Lhasa Limited, Granary Wharf House, 2 Canal Wharf, Leeds, LS11 5PS, UK.
J Cheminform. 2023 Apr 17;15(1):47. doi: 10.1186/s13321-023-00708-w.
Pairs of similar compounds that only differ by a small structural modification but exhibit a large difference in their binding affinity for a given target are known as activity cliffs (ACs). It has been hypothesised that QSAR models struggle to predict ACs and that ACs thus form a major source of prediction error. However, the AC-prediction power of modern QSAR methods and its quantitative relationship to general QSAR-prediction performance is still underexplored. We systematically construct nine distinct QSAR models by combining three molecular representation methods (extended-connectivity fingerprints, physicochemical-descriptor vectors and graph isomorphism networks) with three regression techniques (random forests, k-nearest neighbours and multilayer perceptrons); we then use each resulting model to classify pairs of similar compounds as ACs or non-ACs and to predict the activities of individual molecules in three case studies: dopamine receptor D2, factor Xa, and SARS-CoV-2 main protease.
Our results provide strong support for the hypothesis that indeed QSAR models frequently fail to predict ACs. We observe low AC-sensitivity amongst the evaluated models when the activities of both compounds are unknown, but a substantial increase in AC-sensitivity when the actual activity of one of the compounds is given. Graph isomorphism features are found to be competitive with or superior to classical molecular representations for AC-classification and can thus be employed as baseline AC-prediction models or simple compound-optimisation tools. For general QSAR-prediction, however, extended-connectivity fingerprints still consistently deliver the best performance amongs the tested input representations. A potential future pathway to improve QSAR-modelling performance might be the development of techniques to increase AC-sensitivity.

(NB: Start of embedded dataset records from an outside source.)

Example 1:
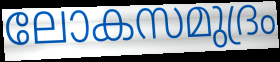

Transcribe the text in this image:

ലോകസമുദ്രം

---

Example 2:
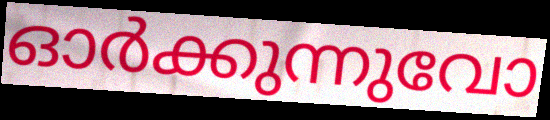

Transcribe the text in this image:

ഓർക്കുന്നുവോ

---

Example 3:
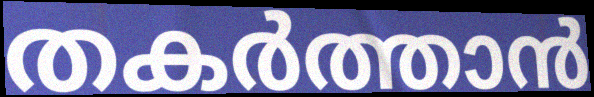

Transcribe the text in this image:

തകർത്താൻ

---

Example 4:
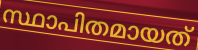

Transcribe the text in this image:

സ്ഥാപിതമായത്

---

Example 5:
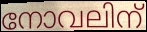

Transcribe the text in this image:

നോവലിന്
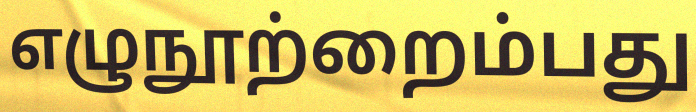
எழுநூற்றைம்பது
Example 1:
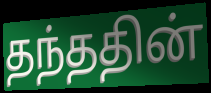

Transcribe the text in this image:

தந்ததின்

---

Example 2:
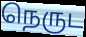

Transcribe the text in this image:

நெருட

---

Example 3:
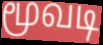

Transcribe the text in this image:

மூவடி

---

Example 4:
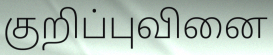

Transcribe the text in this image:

仅通过微小结构修饰而有所不同,但对给定靶点的结合亲和力却存在巨大差异的相似化合物对,被称为活性断崖(ACs)。据推测,定量构效关系(QSAR)模型难以预测活性断崖,因此活性断崖构成了预测误差的主要来源。然而,现代QSAR方法的活性断崖预测能力及其与一般QSAR预测性能的定量关系仍未得到充分探索。我们通过将三种分子表示方法(扩展连接指纹、物理化学描述符向量和图同构网络)与三种回归技术(随机森林、k近邻和多层感知器)相结合,系统地构建了九个不同的QSAR模型;然后,在三个案例研究中,我们使用每个所得模型将相似化合物对分类为活性断崖或非活性断崖,并预测单个分子的活性:多巴胺受体D2、凝血因子Xa和严重急性呼吸综合征冠状病毒2(SARS-CoV-2)主要蛋白酶。
我们的结果为定量构效关系模型确实经常无法预测活性断崖这一假设提供了有力支持。当两种化合物的活性均未知时,我们在评估模型中观察到较低的活性断崖敏感性,但当给出其中一种化合物的实际活性时,活性断崖敏感性显著增加。发现图同构特征在活性断崖分类方面与经典分子表示具有竞争力或更优,因此可作为基线活性断崖预测模型或简单的化合物优化工具。然而,对于一般的定量构效关系预测,在测试的输入表示中,扩展连接指纹仍然始终如一地表现出最佳性能。提高定量构效关系建模性能的一个潜在未来途径可能是开发提高活性断崖敏感性的技术。